(PROVIDED RECORDS)
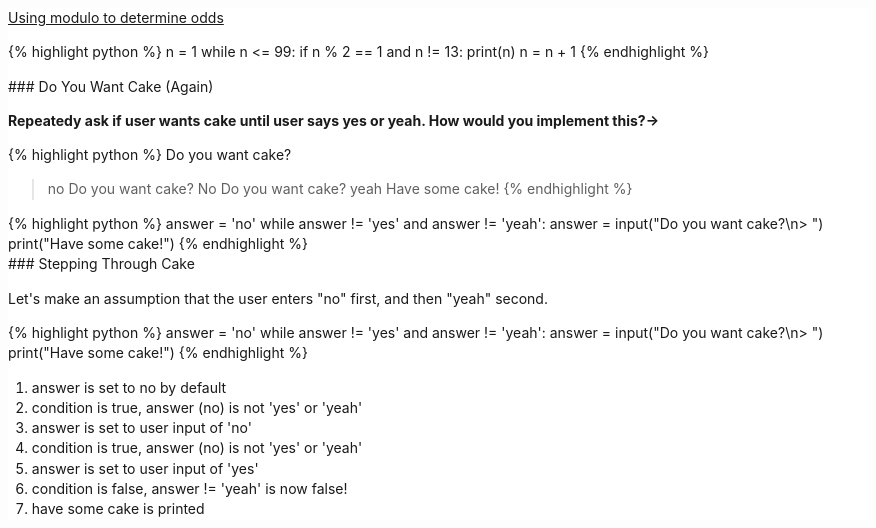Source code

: [Using modulo to determine odds](http://www.pythontutor.com/visualize.html#code=n+%3D+1%0Awhile+n+%3C%3D+99%3A%0A++++if+n+!%3D+13%3A%0A++++++++print(n)%0A++++n+%3D+n+%2B+2&mode=display&cumulative=false&heapPrimitives=false&drawParentPointers=false&textReferences=false&py=3&curInstr=0)

{% highlight python %}
n = 1
while n <= 99:
    if n % 2 == 1 and n != 13:
        print(n)
    n = n + 1
{% endhighlight %}
</section>

<section markdown="block">
### Do You Want Cake (Again)

__Repeatedy ask if user wants cake until user says yes or yeah.  How would you implement this?&rarr;__

{% highlight python %}
Do you want cake?
> no
Do you want cake?
> No
Do you want cake?
> yeah
Have some cake!
{% endhighlight %}

<div class="incremental">
{% highlight python %}
answer = 'no'
while answer != 'yes' and answer != 'yeah':
	answer = input("Do you want cake?\n> ")
print("Have some cake!")
{% endhighlight %}
</div>
</section>

<section markdown="block">
### Stepping Through Cake

Let's make an assumption that the user enters "no" first, and then "yeah" second.

{% highlight python %}
answer = 'no'
while answer != 'yes' and answer != 'yeah':
	answer = input("Do you want cake?\n> ")
print("Have some cake!")
{% endhighlight %}

1. answer is set to no by default
2. condition is true, answer (no) is not 'yes' or 'yeah'
3. answer is set to user input of 'no'
4. condition is true, answer (no) is not 'yes' or 'yeah'
5. answer is set to user input of 'yes'
6. condition is false, answer != 'yeah' is now false!
7. have some cake is printed
</section>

(YOUR ASSIGNMENT) Copy every one of the entries above character for character, but leave the pictures out of your copy.

(ANSWER TO THIS EXERCISE)
Source code

: [Using modulo to determine odds](http://www.pythontutor.com/visualize.html#code=n+%3D+1%0Awhile+n+%3C%3D+99%3A%0A++++if+n+!%3D+13%3A%0A++++++++print(n)%0A++++n+%3D+n+%2B+2&mode=display&cumulative=false&heapPrimitives=false&drawParentPointers=false&textReferences=false&py=3&curInstr=0)

{% highlight python %}
n = 1
while n <= 99:
    if n % 2 == 1 and n != 13:
        print(n)
    n = n + 1
{% endhighlight %}
</section>

<section markdown="block">
### Do You Want Cake (Again)

__Repeatedy ask if user wants cake until user says yes or yeah.  How would you implement this?&rarr;__

{% highlight python %}
Do you want cake?
> no
Do you want cake?
> No
Do you want cake?
> yeah
Have some cake!
{% endhighlight %}

<div class="incremental">
{% highlight python %}
answer = 'no'
while answer != 'yes' and answer != 'yeah':
	answer = input("Do you want cake?\n> ")
print("Have some cake!")
{% endhighlight %}
</div>
</section>

<section markdown="block">
### Stepping Through Cake

Let's make an assumption that the user enters "no" first, and then "yeah" second.

{% highlight python %}
answer = 'no'
while answer != 'yes' and answer != 'yeah':
	answer = input("Do you want cake?\n> ")
print("Have some cake!")
{% endhighlight %}

1. answer is set to no by default
2. condition is true, answer (no) is not 'yes' or 'yeah'
3. answer is set to user input of 'no'
4. condition is true, answer (no) is not 'yes' or 'yeah'
5. answer is set to user input of 'yes'
6. condition is false, answer != 'yeah' is now false!
7. have some cake is printed
</section>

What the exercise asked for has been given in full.